Spring 2025 Edgar Fellows Course Offerings
S/HONR 203: Honors Seminar in the Social Sciences: The Musical
Professor Steven Kirsh (Psychology Department)
Course Description
Students will evaluate Broadway, television, and movie musicals using contemporary social science theory and research. The course will focus on: 1) the identification of psychological, sociological, and anthropological concepts depicted in musicals; and 2) the accuracy of those portrayals. For each class period, students will evaluate a social science article and a paired musical.
F/CAI/DEI/HONR 204: Honors Seminar in the Fine Arts: Psyche, Mental Illness and Musical Creativity
Professor Beata Golec (Music Department)
This offering will discusses the influence of psychiatric disorders on the musical creativity of composers throughout history. Topics will include a survey of the influence of depression, bipolar disorder, and obsessive-compulsive manic disorders on the composer’s personality, and how these characteristics became inherent in the compositional process and final product. We will evaluate composers’ creativity, their impulses to flout established rules of harmony and structure, and reasons for their being considered ahead of their times. Exemplar creative work of several major composers will provide a phenomenological perspective and will allow us to consider aesthetic experiences.
*This course satisfies both the Creativity and Innovation (CAI) credit and Diversity, Equity, and Inclusion (DEI) GLOBE attribute credit.
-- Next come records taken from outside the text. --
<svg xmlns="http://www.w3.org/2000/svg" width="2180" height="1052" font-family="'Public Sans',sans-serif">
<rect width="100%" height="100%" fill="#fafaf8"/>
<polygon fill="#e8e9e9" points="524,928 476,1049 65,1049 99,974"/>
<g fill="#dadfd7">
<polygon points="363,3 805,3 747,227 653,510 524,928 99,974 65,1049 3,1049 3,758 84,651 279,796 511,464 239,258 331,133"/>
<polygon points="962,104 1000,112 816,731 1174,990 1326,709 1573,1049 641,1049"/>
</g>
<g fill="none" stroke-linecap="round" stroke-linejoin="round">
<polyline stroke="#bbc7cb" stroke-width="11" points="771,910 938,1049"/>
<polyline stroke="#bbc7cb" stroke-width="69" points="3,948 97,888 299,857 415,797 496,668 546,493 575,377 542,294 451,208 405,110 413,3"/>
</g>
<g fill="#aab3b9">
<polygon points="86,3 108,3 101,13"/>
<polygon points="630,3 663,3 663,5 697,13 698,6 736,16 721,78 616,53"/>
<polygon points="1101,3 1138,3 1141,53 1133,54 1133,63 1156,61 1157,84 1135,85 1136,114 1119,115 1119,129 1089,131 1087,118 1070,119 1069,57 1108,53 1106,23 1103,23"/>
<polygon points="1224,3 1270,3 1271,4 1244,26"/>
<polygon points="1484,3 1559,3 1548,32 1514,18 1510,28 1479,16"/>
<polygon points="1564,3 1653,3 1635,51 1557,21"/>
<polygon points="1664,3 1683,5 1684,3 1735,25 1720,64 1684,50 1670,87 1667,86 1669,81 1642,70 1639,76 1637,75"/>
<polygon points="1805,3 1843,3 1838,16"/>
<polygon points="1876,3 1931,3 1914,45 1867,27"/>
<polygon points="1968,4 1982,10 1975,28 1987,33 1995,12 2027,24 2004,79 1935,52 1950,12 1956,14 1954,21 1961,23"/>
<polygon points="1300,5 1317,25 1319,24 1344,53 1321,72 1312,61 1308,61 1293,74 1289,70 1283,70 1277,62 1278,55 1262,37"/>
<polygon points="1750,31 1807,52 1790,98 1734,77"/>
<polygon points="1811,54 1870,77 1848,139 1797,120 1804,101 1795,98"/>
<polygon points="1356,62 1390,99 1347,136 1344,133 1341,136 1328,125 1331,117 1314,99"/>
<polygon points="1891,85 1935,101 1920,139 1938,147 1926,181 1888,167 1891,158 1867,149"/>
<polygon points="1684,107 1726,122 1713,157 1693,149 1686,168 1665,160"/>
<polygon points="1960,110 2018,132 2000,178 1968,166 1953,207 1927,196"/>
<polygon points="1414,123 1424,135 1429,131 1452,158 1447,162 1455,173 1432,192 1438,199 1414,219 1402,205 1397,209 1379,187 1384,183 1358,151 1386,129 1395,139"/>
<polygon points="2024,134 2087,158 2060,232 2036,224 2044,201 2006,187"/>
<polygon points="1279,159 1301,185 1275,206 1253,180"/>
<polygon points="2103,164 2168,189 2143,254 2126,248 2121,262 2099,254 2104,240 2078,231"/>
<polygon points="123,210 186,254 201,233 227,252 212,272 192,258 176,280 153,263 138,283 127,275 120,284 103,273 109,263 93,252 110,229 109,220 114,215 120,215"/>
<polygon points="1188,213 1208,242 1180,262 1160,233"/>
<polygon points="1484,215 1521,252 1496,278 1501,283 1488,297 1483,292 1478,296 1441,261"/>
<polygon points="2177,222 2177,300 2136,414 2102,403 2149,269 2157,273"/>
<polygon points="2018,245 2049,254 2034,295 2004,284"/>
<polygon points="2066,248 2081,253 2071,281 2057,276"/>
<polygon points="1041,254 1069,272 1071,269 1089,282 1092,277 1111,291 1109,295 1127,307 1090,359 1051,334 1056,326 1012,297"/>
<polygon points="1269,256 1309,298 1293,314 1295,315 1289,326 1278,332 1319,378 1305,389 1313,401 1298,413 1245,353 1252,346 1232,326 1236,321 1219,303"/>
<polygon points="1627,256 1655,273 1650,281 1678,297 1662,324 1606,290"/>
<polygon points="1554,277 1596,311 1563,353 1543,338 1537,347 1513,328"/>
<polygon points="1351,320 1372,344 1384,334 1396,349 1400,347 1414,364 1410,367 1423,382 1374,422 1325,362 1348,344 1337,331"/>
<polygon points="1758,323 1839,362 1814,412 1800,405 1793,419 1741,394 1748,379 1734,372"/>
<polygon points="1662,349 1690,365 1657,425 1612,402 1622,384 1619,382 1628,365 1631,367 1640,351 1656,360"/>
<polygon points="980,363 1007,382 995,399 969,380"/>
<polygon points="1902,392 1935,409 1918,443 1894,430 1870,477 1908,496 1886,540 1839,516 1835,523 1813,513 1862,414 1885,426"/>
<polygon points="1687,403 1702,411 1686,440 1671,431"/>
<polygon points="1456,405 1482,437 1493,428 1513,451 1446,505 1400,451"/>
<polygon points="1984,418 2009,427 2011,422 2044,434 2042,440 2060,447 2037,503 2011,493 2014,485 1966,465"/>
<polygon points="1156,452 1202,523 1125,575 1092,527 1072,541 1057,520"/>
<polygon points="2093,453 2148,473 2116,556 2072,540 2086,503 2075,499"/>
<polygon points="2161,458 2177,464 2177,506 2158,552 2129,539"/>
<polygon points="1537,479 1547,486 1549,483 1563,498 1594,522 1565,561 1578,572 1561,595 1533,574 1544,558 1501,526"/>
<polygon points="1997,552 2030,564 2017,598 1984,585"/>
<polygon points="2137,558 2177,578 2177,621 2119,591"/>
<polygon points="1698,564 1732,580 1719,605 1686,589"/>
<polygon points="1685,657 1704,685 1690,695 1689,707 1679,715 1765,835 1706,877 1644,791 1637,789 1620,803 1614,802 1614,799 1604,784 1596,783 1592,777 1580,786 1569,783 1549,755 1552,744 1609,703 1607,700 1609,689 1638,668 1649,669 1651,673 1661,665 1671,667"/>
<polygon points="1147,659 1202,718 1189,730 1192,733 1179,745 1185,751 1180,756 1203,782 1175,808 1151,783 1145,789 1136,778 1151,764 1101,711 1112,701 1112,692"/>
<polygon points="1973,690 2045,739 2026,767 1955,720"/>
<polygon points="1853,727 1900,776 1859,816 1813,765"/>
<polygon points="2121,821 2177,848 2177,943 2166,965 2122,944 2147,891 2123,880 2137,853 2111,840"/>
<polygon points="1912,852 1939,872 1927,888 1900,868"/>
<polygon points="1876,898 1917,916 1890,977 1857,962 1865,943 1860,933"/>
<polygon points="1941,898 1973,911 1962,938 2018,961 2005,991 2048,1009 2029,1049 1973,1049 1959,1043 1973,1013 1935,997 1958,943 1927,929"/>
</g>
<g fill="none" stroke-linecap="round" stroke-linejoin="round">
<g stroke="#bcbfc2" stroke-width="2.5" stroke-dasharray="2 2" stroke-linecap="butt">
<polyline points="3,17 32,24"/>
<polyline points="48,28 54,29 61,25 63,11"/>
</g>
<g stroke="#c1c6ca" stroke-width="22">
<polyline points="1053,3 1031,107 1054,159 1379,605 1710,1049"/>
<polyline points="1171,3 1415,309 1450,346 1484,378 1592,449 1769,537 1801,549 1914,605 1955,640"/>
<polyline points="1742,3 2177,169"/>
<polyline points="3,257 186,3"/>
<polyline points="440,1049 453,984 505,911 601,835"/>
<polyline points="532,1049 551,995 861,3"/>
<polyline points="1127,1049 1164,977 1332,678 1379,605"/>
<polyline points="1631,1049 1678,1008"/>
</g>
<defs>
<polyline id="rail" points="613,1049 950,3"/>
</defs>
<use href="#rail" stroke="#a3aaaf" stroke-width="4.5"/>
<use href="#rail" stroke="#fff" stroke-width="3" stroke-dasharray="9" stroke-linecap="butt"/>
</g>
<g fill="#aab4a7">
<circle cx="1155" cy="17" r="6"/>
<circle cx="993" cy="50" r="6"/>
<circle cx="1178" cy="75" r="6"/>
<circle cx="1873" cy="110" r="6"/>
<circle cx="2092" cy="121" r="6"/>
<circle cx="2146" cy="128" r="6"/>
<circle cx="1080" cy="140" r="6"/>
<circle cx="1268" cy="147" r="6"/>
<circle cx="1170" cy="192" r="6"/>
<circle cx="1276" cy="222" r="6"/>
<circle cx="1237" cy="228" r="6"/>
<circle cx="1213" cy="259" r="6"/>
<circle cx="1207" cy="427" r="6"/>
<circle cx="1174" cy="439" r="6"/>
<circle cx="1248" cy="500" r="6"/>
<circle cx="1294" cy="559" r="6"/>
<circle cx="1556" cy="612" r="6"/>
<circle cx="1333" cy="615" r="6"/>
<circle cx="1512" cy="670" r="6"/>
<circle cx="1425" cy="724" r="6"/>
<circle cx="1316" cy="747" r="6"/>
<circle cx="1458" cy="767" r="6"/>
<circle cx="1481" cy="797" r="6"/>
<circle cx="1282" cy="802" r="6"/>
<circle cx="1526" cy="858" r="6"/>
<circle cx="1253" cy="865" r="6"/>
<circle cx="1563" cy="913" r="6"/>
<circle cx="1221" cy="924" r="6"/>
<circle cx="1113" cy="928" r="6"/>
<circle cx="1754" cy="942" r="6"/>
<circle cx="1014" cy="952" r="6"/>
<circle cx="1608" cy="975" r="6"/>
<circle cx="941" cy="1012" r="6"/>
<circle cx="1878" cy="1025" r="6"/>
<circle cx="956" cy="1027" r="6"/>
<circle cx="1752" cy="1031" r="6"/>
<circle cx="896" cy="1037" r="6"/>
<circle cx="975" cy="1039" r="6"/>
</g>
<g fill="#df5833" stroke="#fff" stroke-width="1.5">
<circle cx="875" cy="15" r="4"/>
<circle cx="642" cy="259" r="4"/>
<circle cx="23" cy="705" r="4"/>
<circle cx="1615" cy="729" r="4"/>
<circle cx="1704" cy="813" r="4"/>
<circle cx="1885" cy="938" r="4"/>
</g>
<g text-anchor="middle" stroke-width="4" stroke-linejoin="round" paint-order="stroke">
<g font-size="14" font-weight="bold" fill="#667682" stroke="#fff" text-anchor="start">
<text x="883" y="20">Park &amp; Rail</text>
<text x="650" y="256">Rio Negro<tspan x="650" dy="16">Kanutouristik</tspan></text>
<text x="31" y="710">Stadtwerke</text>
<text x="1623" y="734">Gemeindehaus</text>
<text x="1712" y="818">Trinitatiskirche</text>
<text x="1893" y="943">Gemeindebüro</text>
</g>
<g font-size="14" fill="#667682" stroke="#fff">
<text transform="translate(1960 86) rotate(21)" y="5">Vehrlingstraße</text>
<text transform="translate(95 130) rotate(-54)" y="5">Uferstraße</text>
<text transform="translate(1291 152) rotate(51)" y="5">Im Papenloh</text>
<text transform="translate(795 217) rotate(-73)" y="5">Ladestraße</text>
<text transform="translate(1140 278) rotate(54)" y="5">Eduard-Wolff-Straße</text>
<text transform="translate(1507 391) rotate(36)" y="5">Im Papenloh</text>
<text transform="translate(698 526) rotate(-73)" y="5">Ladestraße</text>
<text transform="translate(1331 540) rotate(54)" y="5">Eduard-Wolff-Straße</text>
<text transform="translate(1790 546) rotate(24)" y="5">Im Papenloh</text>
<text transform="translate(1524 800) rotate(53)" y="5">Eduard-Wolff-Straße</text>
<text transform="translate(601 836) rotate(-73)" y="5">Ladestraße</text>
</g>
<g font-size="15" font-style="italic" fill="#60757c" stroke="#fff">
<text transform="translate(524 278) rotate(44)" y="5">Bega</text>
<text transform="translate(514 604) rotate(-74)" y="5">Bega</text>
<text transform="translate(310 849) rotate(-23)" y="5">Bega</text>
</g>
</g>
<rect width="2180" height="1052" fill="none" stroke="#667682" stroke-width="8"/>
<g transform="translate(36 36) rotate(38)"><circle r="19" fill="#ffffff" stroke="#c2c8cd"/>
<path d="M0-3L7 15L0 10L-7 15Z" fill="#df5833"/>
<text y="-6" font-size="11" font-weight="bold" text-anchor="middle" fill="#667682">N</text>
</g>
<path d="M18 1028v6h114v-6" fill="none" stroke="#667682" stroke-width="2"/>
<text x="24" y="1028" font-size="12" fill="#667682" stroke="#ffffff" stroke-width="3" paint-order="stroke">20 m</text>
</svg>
DEI/WCV/HONR 207: Honors Seminar in Diversity, Difference, and Pluralism: (Mis)Representations of Native American Identities
Professor Jonathan Auyer (Philosophy Department)
When you think about representations of Native Americans, what comes to mind? Do these representations accurately portray the identities of Native peoples or do they contain (and perpetuate) harmful stereotypes? This course includes two aims: it will look at the many ways that Native Americans and Indigenous peoples have been represented across in a range of media (by having students view and read fiction and nonfiction media representations of Native Americans); it will also investigate the impact of those (mis)representations on Native American and Indigenous identities (by having students read both non-scholarly and scholarly texts (in philosophy and Native American studies) addressing the harmful portrayals of Native American stereotypes as well as the structures and systems that perpetuate them.
*This course satisfies both the World Cultures and Values (WCV) credit and Diversity, Equity, and Inclusion (DEI) GLOBE attribute credit.
Please note: the Edgar Fellows Program will sunset in 2027 and is no longer accepting new students. SUNY Geneseo offers all students a distinctive honors college learning experience.